───── Texto fuente ─────
Sara S. Pozos Bravo

Código del silencio

Lo dijo José Barba. También Alberto Athié. Otros más lo señalaron hace ya algunos años, en 1997 o antes. Y por su dicho fueron juzgados, expulsados y señalados. José Barba decidió escribir cartas al Vaticano convencido que el poder del fundador de los Legionarios de Cristo no las alcanzaría. Se equivocó en los ochenta, en los noventa y aún en la década pasada. El poder de Maciel llegaba hasta los mismísimos pasillos del Vaticano, porque la red de impunidad se originaba ahí.

Cuando los casos de abuso sexual a menores de edad por parte de Marcial Maciel se hicieron públicos en 1997 en México, la presión de diferentes actores públicos y privados permitieron ocultarlos por algunos años más. Pero a principio de la década pasada, un reportaje de investigación en el periódico The Chronicle Boston reventó la burbuja que el Vaticano había construido mediante una especie de circular que instauraba la impunidad como una política mundial de la Santa Sede.

Entonces los casos comenzaron a salir en un montón de países. Europa, fiel a la tradición medieval católica, tenía en sus filas a los países con más casos de pederastia y pedofilia en los sacerdotes católicos: las iglesias católicas en Irlanda, Alemania y España, principalmente, cumplían al pie de la letra la circular secreta enviada por el Vaticano, removiendo a los sacerdotes pederastas de parroquia en parroquia, depositando en la valija diplomática de los nuncios y delegados papales toda evidencia de casos de violación sexual a menores.
───── Listado de datos ─────
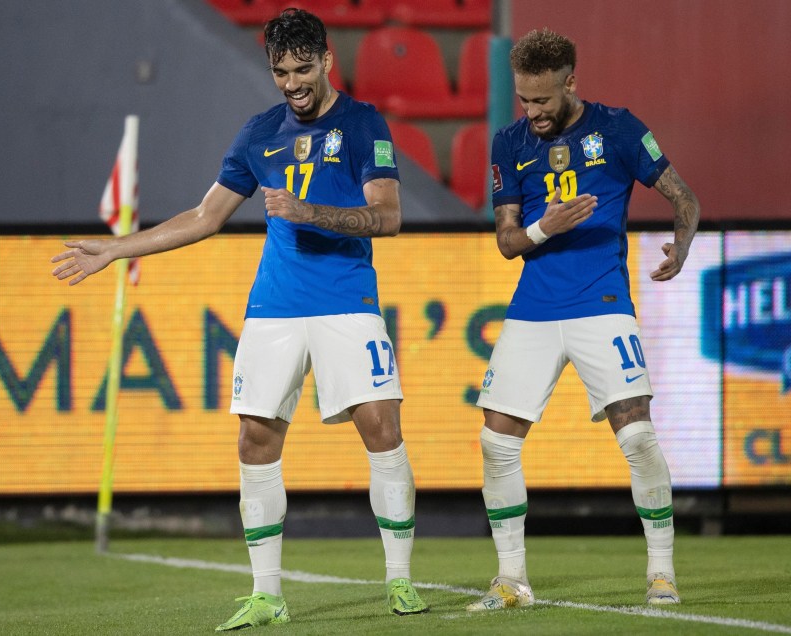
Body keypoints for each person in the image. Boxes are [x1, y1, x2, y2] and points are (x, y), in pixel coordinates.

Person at [50, 8, 428, 631]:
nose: (292, 83)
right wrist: (117, 248)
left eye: (302, 69)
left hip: (346, 301)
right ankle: (266, 595)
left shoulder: (363, 125)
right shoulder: (258, 134)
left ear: (327, 60)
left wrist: (307, 212)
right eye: (281, 72)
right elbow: (205, 216)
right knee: (255, 439)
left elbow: (388, 217)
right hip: (274, 307)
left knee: (381, 428)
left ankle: (400, 582)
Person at [468, 28, 700, 611]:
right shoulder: (509, 142)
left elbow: (685, 199)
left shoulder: (619, 129)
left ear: (571, 82)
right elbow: (507, 241)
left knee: (639, 436)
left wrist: (682, 243)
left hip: (601, 305)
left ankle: (662, 576)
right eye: (525, 100)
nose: (534, 112)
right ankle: (511, 582)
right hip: (534, 310)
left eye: (543, 100)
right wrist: (551, 226)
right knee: (496, 443)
─────
## [Problema a resolver]
Según el texto sobre el caso Maciel, ¿en qué año se hicieron públicos en México los casos de abuso sexual a menores cometidos por Marcial Maciel? Los datos no intervienen en absoluto aquí.

## [Resultado esperado]
En 1997.